• ИСХОДНЫЙ ТЕКСТ:
++++++++
Вся жизнь Ольги Александровны Чуваевой связана с Малым театром – от яркого дебюта в 1956 году до сегодняшнего дня. Шестьдесят лет на сцене. Много. А если учесть годы учения в Театральном училище имени М. С. Щепкина, то получится еще больше. Ее продолжительный творческий путь на удивление красив и ровен, может быть, оттого, что пройден без суеты и с достоинством.
Вся жизнь Ольги Александровны Чуваевой связана с Малым театром – от яркого дебюта в 1956 году до сегодняшнего дня. Шестьдесят лет на сцене. Много. А если учесть годы учения в Театральном училище имени М. С. Щепкина, то получится еще больше. Ее продолжительный творческий путь на удивление красив и ровен, может быть, оттого, что пройден без суеты и с достоинством. Прекрасная молодость, цветущая зрелость, благородная старость – так должно быть в идеале. Но мало у кого получается. У Ольги Александровны получилось.
Дебютировала актриса в великом спектакле Бориса Равенских «Власть тьмы», для которого был собран блестящий актерский состав: Игорь Ильинский (Аким), Виталий Доронин (Никита), Елена Шатрова (Матрена), Михаил Жаров (Митрич). Ольга Чуваева вышла на сцену в роли Анисьи и среди именитых коллег – не потерялась.
Ее героиня помнится и сейчас. Грешная, манкая, сладкая. И работящая: с веретеном управляется споро, кудель расправляет ловко, нить сучит умело, а ухватом орудует, будто всю жизнь у деревенской печи провела. Само олицетворение здравой и здоровой крестьянской породы. Трудно поверить, что эта крепкая деревенская молодуха – прелюбодейка и отравительница, обманщица и детоубийца. Актриса не играла ни злодейства, ни коварства («макбетизм» в роли отсутствовал). За основу образа взяла обыкновенную бабью слабость. Ее Анисья всей душой была – с честнейшим стариком Акимом, а всем сердцем принадлежала – беспутному красавцу Никите. Прилепилась так, что не отлепить. Любила безоглядно, даже когда отталкивал. Терпела обиды, даже когда изменял. В такие минуты крепко обхватывала руками, прижималась к груди и всхлипывала тихонько, чтоб не рассердить. А когда терпение кончилось, взорвалась. Но и в жуткой сцене убийства новорожденного младенца гнала мужа в погреб не какая-то мстительная фурия, а оскорбленная женщина, готовая и себя не пожалеть, и изменщика погубить. В финальной же сцене она припадала к его ногам и склоняла повинную голову, как любящая и верная жена. Актриса не оправдывала свою героиню, но вызывала невольное сочувствие к ней.
Потом чередой пошли бессловесные роли в «массовках». Без них редко кто из молодых артистов обходится. Ольга Чуваева выходила на сцену Крепостной крестьянкой («Село Степанчиково и его обитатели»), дворовой Девушкой («Воспитанница»), Зрительницей на суде («Живой труп») и множество раз – Дамой: в толпе гостей на королевском приеме («Стакан воды»), светском рауте («Веер леди Уиндермиер»), блестящем балу («Ярмарка тщеславия») и костюмированном маскараде («Маскарад»).
++++++++
• ЗАПИСИ ДАННЫХ:
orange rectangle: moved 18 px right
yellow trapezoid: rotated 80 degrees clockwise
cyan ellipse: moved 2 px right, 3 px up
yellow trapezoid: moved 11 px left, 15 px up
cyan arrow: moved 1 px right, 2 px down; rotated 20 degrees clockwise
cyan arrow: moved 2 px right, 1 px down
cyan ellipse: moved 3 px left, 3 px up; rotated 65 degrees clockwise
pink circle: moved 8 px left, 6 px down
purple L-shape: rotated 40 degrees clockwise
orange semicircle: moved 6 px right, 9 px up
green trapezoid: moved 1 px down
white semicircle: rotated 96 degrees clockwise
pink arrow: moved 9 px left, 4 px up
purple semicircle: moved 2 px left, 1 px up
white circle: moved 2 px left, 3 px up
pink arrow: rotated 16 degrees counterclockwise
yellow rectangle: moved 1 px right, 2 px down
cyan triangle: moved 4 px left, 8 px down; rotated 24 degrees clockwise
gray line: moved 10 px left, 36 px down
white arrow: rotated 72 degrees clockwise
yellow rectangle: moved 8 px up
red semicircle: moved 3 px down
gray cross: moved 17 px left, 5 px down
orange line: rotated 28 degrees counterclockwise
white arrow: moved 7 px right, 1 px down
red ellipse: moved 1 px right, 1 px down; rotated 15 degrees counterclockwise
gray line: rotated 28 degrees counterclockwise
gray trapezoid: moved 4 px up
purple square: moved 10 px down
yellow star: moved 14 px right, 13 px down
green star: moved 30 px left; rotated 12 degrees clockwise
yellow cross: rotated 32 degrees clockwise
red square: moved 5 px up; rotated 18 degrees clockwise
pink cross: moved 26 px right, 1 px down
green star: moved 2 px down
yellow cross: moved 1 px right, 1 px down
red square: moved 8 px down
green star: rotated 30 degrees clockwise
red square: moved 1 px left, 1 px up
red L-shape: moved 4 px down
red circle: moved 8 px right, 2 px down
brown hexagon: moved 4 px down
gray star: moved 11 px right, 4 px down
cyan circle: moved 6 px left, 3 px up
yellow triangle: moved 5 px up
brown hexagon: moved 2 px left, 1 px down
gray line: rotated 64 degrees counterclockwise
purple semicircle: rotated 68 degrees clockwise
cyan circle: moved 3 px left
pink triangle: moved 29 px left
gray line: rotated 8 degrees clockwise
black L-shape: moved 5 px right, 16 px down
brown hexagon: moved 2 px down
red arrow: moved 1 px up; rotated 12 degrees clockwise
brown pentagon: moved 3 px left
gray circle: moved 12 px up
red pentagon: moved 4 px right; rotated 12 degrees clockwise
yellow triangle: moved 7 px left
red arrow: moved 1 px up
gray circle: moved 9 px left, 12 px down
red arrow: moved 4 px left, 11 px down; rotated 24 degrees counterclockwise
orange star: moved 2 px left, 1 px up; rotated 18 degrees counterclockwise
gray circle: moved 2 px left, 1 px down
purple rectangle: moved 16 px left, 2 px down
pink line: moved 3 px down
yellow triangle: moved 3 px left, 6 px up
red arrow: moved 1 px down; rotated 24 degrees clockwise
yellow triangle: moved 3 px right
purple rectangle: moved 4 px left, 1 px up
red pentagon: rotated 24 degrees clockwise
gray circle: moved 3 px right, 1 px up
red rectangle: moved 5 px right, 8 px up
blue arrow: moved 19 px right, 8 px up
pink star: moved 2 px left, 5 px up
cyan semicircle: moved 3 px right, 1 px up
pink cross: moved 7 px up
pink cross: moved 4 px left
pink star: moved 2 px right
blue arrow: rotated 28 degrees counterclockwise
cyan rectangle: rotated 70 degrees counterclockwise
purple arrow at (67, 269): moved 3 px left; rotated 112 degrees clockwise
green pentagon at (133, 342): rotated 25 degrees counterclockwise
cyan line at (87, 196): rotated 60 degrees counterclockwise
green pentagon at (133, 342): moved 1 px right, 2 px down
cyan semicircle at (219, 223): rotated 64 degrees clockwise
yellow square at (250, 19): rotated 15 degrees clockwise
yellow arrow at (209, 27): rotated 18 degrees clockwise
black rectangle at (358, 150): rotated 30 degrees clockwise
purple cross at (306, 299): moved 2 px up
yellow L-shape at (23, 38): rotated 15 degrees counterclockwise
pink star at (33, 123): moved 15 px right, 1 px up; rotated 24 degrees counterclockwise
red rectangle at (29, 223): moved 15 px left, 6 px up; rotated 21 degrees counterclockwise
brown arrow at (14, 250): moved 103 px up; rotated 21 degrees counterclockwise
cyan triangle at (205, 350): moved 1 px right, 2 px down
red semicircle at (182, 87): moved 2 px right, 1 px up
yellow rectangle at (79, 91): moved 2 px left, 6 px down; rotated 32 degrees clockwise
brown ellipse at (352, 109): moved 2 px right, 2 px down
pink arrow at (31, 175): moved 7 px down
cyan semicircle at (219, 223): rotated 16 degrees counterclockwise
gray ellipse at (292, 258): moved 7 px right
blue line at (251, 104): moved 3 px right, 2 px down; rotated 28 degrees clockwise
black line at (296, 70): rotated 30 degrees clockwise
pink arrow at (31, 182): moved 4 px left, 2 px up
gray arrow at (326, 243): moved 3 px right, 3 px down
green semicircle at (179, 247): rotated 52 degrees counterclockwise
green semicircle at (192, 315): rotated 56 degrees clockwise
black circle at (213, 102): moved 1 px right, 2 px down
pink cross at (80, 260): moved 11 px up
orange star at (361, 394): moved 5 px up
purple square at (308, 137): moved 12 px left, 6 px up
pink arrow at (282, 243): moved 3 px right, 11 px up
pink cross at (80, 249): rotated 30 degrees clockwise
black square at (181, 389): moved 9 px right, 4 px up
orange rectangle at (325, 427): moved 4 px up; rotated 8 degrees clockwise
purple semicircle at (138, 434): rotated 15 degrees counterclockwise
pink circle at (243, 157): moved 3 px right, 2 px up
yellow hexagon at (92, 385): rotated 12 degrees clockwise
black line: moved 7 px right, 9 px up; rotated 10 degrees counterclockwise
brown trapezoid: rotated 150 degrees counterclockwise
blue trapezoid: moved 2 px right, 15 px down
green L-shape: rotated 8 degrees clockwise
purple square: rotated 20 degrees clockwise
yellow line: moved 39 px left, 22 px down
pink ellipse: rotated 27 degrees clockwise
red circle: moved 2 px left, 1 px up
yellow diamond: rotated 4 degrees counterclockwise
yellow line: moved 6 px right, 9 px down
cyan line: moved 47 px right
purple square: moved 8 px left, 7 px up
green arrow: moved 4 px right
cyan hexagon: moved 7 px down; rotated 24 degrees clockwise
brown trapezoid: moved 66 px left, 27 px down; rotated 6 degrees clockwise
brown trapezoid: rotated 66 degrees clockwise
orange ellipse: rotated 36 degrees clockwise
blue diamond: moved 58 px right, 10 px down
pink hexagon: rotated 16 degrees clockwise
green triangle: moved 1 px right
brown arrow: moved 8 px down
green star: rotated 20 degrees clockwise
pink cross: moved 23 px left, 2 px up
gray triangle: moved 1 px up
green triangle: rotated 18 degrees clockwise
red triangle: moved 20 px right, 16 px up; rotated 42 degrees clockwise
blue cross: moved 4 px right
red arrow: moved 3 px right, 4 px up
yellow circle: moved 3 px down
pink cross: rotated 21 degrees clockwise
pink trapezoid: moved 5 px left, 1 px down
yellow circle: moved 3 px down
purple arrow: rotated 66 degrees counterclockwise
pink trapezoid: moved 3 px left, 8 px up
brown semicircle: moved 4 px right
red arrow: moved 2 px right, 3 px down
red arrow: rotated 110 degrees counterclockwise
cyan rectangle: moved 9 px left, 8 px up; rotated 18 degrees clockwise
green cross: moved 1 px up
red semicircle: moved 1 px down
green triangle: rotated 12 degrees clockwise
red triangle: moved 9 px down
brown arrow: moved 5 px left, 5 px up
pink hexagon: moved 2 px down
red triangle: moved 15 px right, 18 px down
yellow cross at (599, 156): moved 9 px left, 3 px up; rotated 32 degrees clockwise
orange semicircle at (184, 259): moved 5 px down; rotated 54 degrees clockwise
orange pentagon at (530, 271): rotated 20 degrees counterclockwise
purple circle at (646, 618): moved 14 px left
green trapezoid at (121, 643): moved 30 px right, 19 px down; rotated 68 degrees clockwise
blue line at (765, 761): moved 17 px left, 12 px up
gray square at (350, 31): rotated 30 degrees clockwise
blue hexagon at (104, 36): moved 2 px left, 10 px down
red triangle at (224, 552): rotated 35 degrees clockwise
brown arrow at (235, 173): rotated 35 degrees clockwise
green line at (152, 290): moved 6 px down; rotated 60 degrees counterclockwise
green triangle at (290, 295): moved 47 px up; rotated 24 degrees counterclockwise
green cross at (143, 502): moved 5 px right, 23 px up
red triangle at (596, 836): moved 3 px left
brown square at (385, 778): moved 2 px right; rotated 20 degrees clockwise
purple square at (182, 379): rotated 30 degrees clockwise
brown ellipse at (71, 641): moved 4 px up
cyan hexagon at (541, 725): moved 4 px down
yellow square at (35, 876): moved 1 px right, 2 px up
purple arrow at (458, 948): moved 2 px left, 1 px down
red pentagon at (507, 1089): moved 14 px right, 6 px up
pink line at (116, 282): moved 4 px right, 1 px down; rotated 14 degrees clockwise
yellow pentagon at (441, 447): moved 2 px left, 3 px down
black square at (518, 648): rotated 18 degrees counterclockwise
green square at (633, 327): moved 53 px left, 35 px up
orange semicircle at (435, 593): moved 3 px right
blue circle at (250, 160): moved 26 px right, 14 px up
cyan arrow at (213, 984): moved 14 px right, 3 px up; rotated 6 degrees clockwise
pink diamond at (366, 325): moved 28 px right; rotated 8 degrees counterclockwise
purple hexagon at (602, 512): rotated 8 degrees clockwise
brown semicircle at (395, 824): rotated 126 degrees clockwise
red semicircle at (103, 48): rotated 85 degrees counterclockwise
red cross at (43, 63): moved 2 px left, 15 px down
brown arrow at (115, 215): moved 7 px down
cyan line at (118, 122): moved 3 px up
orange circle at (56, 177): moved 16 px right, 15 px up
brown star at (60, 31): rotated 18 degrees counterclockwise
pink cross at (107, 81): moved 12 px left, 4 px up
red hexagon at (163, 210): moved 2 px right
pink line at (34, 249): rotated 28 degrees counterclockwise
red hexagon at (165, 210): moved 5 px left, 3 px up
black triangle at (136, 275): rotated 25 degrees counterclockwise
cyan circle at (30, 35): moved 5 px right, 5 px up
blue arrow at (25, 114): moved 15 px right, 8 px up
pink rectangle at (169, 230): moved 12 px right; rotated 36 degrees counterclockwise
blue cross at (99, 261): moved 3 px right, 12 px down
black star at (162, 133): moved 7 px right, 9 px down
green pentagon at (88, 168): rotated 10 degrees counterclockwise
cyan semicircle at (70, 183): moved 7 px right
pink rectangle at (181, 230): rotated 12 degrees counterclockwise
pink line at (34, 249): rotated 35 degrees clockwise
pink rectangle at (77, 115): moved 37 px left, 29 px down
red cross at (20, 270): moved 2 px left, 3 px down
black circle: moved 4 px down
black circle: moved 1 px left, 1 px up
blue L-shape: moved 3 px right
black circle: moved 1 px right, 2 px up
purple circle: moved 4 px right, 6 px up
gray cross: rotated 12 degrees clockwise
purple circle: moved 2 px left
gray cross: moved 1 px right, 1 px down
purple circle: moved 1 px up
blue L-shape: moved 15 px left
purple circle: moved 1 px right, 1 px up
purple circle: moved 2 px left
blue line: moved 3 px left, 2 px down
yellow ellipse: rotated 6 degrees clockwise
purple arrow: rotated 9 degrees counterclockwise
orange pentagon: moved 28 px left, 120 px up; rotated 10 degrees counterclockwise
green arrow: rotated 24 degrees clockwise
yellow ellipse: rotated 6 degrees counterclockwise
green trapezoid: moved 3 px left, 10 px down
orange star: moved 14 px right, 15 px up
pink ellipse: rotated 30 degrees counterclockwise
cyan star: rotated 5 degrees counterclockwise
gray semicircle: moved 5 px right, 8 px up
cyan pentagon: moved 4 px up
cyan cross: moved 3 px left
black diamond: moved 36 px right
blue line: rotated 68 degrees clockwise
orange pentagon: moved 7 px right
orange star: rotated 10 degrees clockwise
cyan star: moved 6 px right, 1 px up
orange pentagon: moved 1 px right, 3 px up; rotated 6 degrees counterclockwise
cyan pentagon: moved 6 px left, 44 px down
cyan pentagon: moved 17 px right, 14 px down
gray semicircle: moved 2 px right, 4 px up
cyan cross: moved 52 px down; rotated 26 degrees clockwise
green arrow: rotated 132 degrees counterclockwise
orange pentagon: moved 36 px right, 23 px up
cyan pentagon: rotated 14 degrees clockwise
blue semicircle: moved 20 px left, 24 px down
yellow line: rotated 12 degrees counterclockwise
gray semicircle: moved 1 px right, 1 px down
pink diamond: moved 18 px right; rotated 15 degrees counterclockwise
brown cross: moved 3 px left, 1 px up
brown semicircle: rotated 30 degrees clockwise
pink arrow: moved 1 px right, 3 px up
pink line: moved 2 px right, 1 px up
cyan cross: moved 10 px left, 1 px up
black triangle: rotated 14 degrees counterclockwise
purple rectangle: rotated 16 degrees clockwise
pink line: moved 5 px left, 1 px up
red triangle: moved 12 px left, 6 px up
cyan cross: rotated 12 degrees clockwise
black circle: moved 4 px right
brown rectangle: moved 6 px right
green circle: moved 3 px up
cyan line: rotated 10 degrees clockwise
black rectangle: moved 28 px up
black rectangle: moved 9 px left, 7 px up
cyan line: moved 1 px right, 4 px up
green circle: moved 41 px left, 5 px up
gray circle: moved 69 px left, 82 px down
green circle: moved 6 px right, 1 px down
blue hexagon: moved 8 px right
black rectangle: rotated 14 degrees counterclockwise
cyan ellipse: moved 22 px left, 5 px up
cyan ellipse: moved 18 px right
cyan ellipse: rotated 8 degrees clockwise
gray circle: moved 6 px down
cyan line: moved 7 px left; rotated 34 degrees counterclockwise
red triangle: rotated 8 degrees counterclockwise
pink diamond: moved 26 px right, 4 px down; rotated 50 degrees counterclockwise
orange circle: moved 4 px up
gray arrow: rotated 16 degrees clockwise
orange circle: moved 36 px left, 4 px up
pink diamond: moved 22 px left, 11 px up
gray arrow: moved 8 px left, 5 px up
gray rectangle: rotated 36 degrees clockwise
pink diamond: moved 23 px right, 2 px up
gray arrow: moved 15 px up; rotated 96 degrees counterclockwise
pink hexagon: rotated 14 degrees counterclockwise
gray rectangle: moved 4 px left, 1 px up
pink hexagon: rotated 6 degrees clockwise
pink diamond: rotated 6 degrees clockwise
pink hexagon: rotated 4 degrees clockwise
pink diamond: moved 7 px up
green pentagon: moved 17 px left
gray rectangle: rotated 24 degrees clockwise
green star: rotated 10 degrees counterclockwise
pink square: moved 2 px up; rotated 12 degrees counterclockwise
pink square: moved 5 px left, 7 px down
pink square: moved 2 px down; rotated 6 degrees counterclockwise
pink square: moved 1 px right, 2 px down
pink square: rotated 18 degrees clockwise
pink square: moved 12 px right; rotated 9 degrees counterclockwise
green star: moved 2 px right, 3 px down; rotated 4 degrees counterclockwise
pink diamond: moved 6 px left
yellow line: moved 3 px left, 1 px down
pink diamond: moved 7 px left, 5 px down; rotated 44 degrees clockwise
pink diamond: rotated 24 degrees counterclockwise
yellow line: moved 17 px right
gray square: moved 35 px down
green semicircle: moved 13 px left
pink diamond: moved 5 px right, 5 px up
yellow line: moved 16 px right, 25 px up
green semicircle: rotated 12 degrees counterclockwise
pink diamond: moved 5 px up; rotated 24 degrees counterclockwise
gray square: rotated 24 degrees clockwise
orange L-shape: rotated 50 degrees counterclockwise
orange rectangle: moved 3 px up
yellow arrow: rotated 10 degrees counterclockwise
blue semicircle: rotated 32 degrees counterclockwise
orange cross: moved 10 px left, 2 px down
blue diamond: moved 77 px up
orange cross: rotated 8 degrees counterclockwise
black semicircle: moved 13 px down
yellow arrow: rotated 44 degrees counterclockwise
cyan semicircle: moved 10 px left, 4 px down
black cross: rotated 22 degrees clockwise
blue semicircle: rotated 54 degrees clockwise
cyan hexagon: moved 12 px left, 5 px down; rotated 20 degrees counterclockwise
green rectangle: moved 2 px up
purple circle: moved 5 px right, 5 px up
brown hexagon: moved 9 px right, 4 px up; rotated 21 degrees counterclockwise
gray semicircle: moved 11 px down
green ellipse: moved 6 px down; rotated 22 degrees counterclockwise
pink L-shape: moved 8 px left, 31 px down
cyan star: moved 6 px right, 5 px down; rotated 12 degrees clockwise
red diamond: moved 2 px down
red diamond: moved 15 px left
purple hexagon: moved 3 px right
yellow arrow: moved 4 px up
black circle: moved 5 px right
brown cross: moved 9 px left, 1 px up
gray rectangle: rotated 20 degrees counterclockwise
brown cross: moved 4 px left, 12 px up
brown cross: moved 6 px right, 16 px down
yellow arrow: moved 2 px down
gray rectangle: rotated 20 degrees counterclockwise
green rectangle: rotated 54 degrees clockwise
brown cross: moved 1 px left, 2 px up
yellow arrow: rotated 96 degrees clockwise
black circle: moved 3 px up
++++++++
• КРАТКАЯ ЗАДАЧА: Продолжите текст о сценическом пути Ольги Чуваевой, начав сразу после его последнего предложения.

• РЕЗУЛЬТАТ ВЫПОЛНЕНИЯ:
Кто-то должен играть подобные мини-роли – так нужно театру. Ольга Александровна всегда это понимала. И принимала, как обязательное условие актерской профессии, такое же необходимое, как дублирование первой актрисы во «втором составе». В порядке замены играла Яровую («Любовь Яровая») и Софью Марковну («Старик»), Наталью Дмитриевну («Горе от ума») и Глафиру («Достигаев и другие»), Василису Волохову («Царь Федор Иоаннович») и Кукушкину («Доходное место»), Турусину и Манефу («На всякого мудреца довольно простоты»).
Ольга Александровна была корректна и точна в этих разнохарактерных ролях, но не ими определяется ее актерская индивидуальность. Ее призвание – в другом круге ролей, на которые она предназначена природными данными: мягкий овал лица, женственная плавность линий, округлость жеста, ласковость внимательного взгляда, обаяние естественной простоты.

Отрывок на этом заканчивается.